Yeah, the rate of growth in technology has been speeding up over time. So more will be developed over the next 20 years then was developed over the past 20 years. And that rate of increase has been exponential. So...I feel that it's basically impossible to imagine what things will look like in a century. I think even the next 20 years is dicey. We have a "feeling" for what 20 years of change brings, but that feeling is probably far too conservative.
 
Yeah, the rate of growth in technology has been speeding up over time. So more will be developed over the next 20 years then was developed over the past 20 years. And that rate of increase has been exponential. So...I feel that it's basically impossible to imagine what things will look like in a century. I think even the next 20 years is dicey. We have a "feeling" for what 20 years of change brings, but that feeling is probably far too conservative.

You know that feeling you get when your top of the line, shiny new phone/TV/computer/etc. is suddenly inferior to all the new stuff on the market after 6 months? Seems like it'll be just weeks/days in the future.

- _Supplied information_
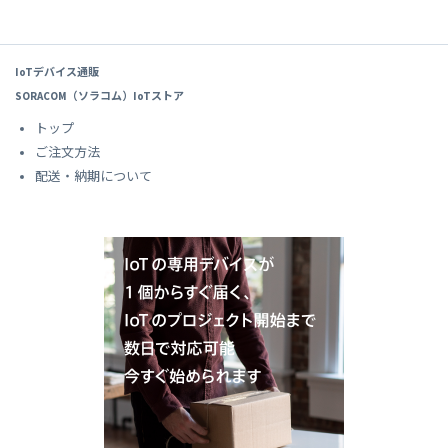
IoTデバイス通販
SORACOM（ソラコム）IoTストア
トップ
ご注文方法
配送・納期について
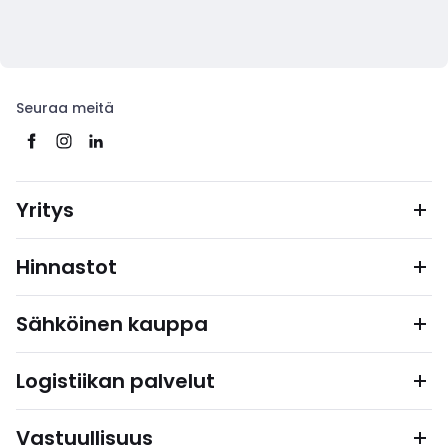
Seuraa meitä
Yritys
Hinnastot
Sähköinen kauppa
Logistiikan palvelut
Vastuullisuus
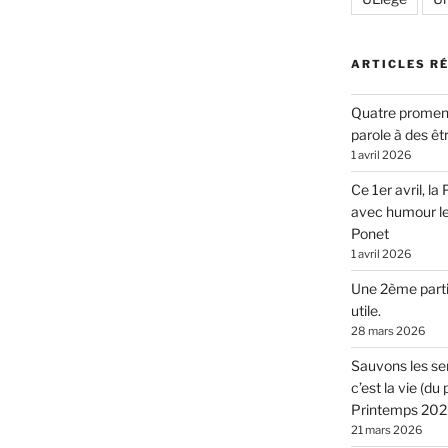
ARTICLES R
Quatre promen
parole à des êt
1 avril 2026
Ce 1er avril, l
avec humour l
Ponet
1 avril 2026
Une 2ème parti
utile.
28 mars 2026
Sauvons les sen
c’est la vie (d
Printemps 2026
21 mars 2026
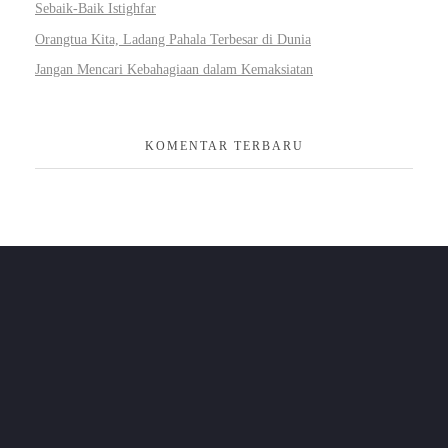
Sebaik-Baik Istighfar
Orangtua Kita, Ladang Pahala Terbesar di Dunia
Jangan Mencari Kebahagiaan dalam Kemaksiatan
KOMENTAR TERBARU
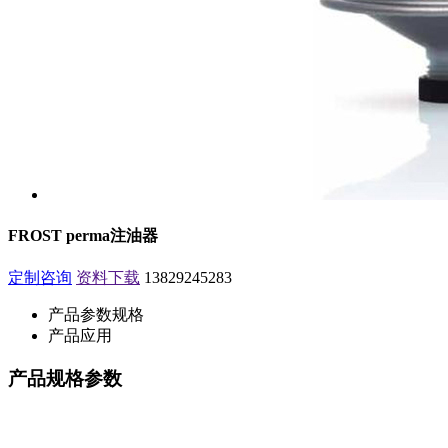
FROST perma注油器
定制咨询
资料下载
13829245283
产品参数规格
产品应用
产品规格参数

- _Activity_
Answer these questions from the text on technological change:
(a) What word describes how the rate of increase in technology growth has behaved?
(b) After how many months does a new phone, TV, or computer suddenly seem inferior?
(c) How does the writer judge our "feeling" for what 20 years of change brings?
The listing is separate material, unrelated to the text on technological change.

- _Reply to the exercise_
(a) Exponential.
(b) Six months.
(c) It is probably far too conservative.